• _BRIEF A_: Please copy the camera records below line for line, leaving the pictures out.

• _EXTRACTED TEXT_:
If the desired point C can be any of the infinitely-many points fitting your requirements, here is one method.

Choose any vector that is not parallel or anti-parallel to vector AB. You could try the vector (1, 0, 0), and if that is parallel you could use (0, 1, 0) instead. Then take the cross-product of vector AB and the chosen vector. That cross-product is perpendicular to vector AB. Divide that cross-product by its length then multiply by the desired length N. Finally extend that vector from point B to find your desired point C.

Here is code in Python 3 that follows that algorithm. This code is somewhat non-pythonic to make it easier to convert to other languages. (If I really did this for myself I would use the numpy module to avoid coordinates completely and shorten this code.) But it does treat the points as tuples of 3 values: many languages will require you to handle each coordinate separately. Any real-life code would need to check for "near zero" rather than "zero" and to check that the sqrt calculation does not result in zero. I'll leave those additional steps to you. Ask if you have more questions.

from math import sqrt

def pt_at_given_distance_from_line_segment_and_endpoint(a, b, dist):
    """Return a point c such that line segment bc is perpendicular to
    line segment ab and segment bc has length dist.

    a and b are tuples of length 3, dist is a positive float.
    """
    vec_ab = (b[0]-a[0], b[1]-a[1], b[2]-a[2])

• _BRIEF B_: Which module would the writer of the perpendicular-point answer use to avoid coordinates completely?

• _GIVEN MATERIAL_:
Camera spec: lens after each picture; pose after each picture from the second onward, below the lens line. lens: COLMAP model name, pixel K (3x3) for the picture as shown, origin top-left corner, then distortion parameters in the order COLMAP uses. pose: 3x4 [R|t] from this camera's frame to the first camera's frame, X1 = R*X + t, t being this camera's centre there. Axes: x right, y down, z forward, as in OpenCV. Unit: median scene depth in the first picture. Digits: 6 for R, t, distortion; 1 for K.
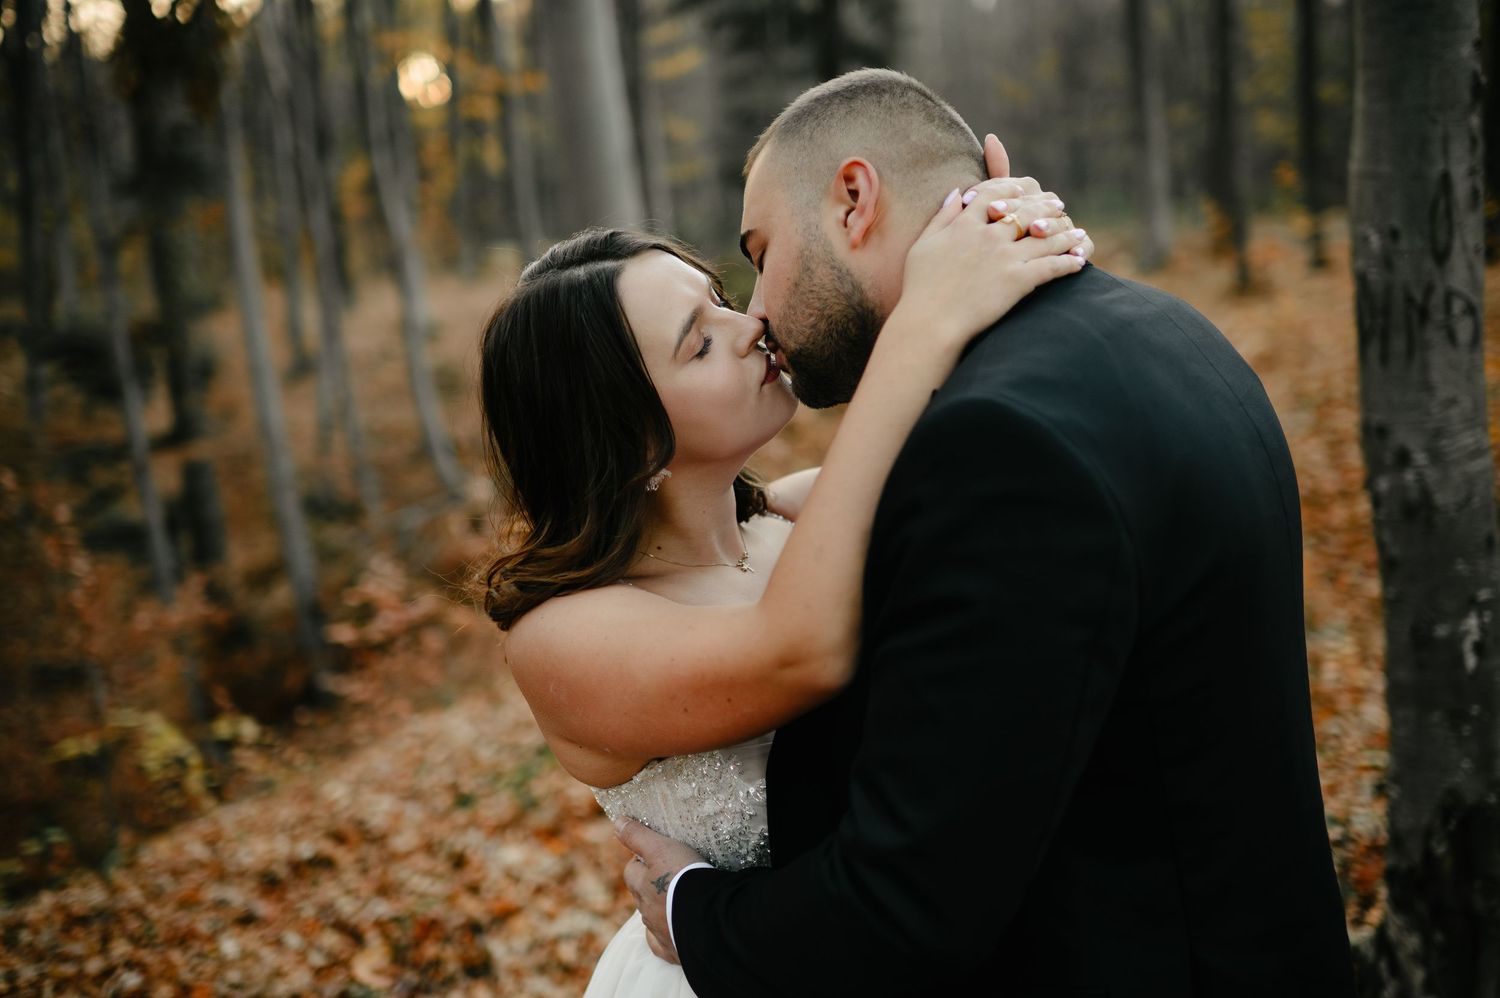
lens RADIAL K [[1472.5, 0, 690.5], [0, 1472.5, 499.8], [0, 0, 1]] dist [-0.058657, 0.027579]
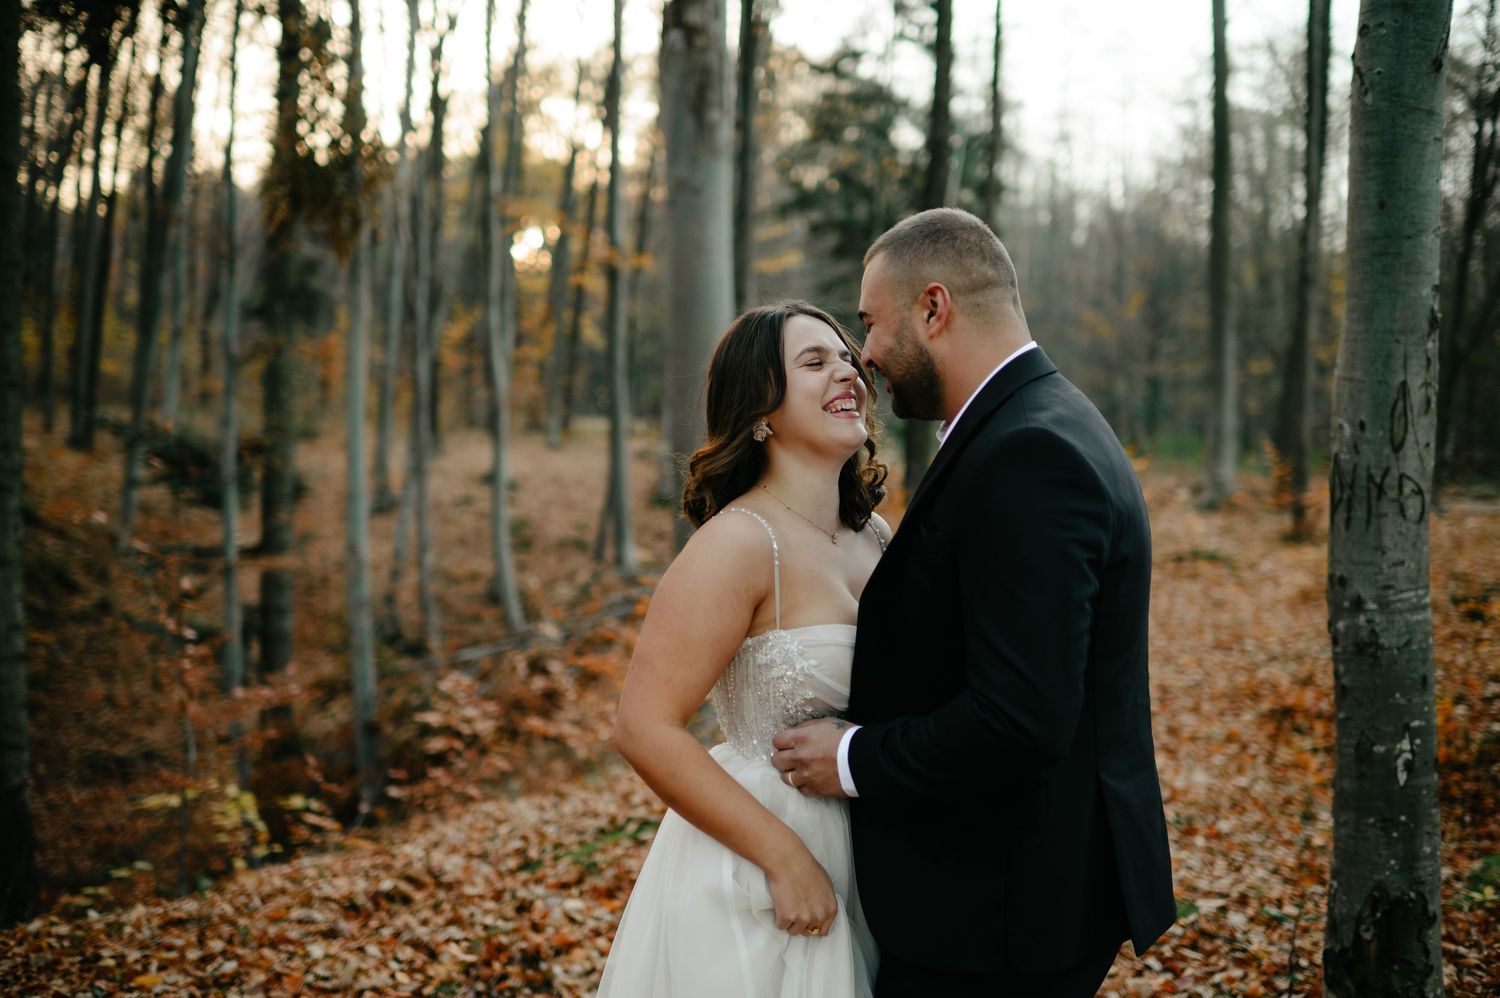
lens RADIAL K [[1527.7, 0, 750.0], [0, 1527.7, 499.0], [0, 0, 1]] dist [0.005669, -0.351093]
pose [[0.993630, 0.112615, -0.004208, -0.017412], [-0.112077, 0.983603, -0.141297, 0.085790], [-0.011773, 0.140869, 0.989958, -0.191709]]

• _WRITTEN RESPONSE A_:
Camera spec: lens after each picture; pose after each picture from the second onward, below the lens line. lens: COLMAP model name, pixel K (3x3) for the picture as shown, origin top-left corner, then distortion parameters in the order COLMAP uses. pose: 3x4 [R|t] from this camera's frame to the first camera's frame, X1 = R*X + t, t being this camera's centre there. Axes: x right, y down, z forward, as in OpenCV. Unit: median scene depth in the first picture. Digits: 6 for R, t, distortion; 1 for K.
lens RADIAL K [[1472.5, 0, 690.5], [0, 1472.5, 499.8], [0, 0, 1]] dist [-0.058657, 0.027579]
lens RADIAL K [[1527.7, 0, 750.0], [0, 1527.7, 499.0], [0, 0, 1]] dist [0.005669, -0.351093]
pose [[0.993630, 0.112615, -0.004208, -0.017412], [-0.112077, 0.983603, -0.141297, 0.085790], [-0.011773, 0.140869, 0.989958, -0.191709]]

• _WRITTEN RESPONSE B_: The numpy module.